Oireachtas Joint and Select Committees

Thursday, 25 May 2017

Seanad Committee on the Withdrawal of the United Kingdom from the European Union

Engagement with Professor Christopher McCrudden

10:30 am

Photo of Michael McDowellMichael McDowell (Independent) | Oireachtas source

I thank Professor McCrudden for a very stimulating and challenging contribution. It occurs to me that lawyers are sometimes inclined to look at things as they are rather than as they might be. If a flexible and imaginative solution to Ireland's difficulties were to be found, it could be the subject of a mini-treaty to enable it to go outside the constraints of existing EU law without forming a precedent for other things or requiring the European Court of Justice to go along with it, so to speak. If something is done at treaty level, or even at mini-treaty level in the form of a protocol to be added to the treaties, that is it: the court in Luxembourg more or less has to accept it and live with it as a treaty court. It occurs to me that we should not be too afraid of the European Court of Justice because if there is an appetite for real flexibility, this can be done. I accept that it would involve unanimity, which is never a very happy thing, but it should be doable if there is nothing much to antagonise any of the other 27 member states.

I was interested in what Professor McCrudden had to say about the common travel area. I have been banging a drum at this committee by saying I do not think this is a major problem. I understand that the UK authorities hope to maintain visa-free travel for EU citizens travelling to the UK. The UK intends to put up its defences, so to speak, in areas such as employment, health and welfare, in respect of which there will be all sorts of internal checks.

It will, however, allow any EU national to get on a train from Paris to London without asking him or her to apply for a visa or to pass through a formal immigration control.

What I really want to ask about is goods. Whether the special status is within, subject to or part of the customs union or analogous to being part of the customs unions, the east-west axis is the much easier one to control, subject to certain things. I made the point this morning that one does not have to have a single solution for all areas. Agriculture and agricultural products are one thing while pharmaceuticals and aircraft parts are another. Some things are far more easily monitored in their movements than others. One can have quite a flexible approach which does not involve stopping every truck wherever it crosses whatever line.

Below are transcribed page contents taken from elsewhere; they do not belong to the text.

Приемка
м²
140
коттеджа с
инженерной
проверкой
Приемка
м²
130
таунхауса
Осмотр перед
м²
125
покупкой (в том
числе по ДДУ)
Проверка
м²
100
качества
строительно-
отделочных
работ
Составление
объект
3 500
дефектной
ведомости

I wish to ask Professor McCrudden to elaborate on a couple of matters. What is his sense of the Conservative Party ideology that it wants a homogenous United Kingdom and that anything going down the line of a special status for Northern Ireland is anathema to that basic value? Professor McCrudden drew a distinction which I drew this morning. Special status within the EU would get the Conservative Party's hair standing on end but special status in respect of the EU is a slightly less challenging concept. Can Professor McCrudden comment on those propositions?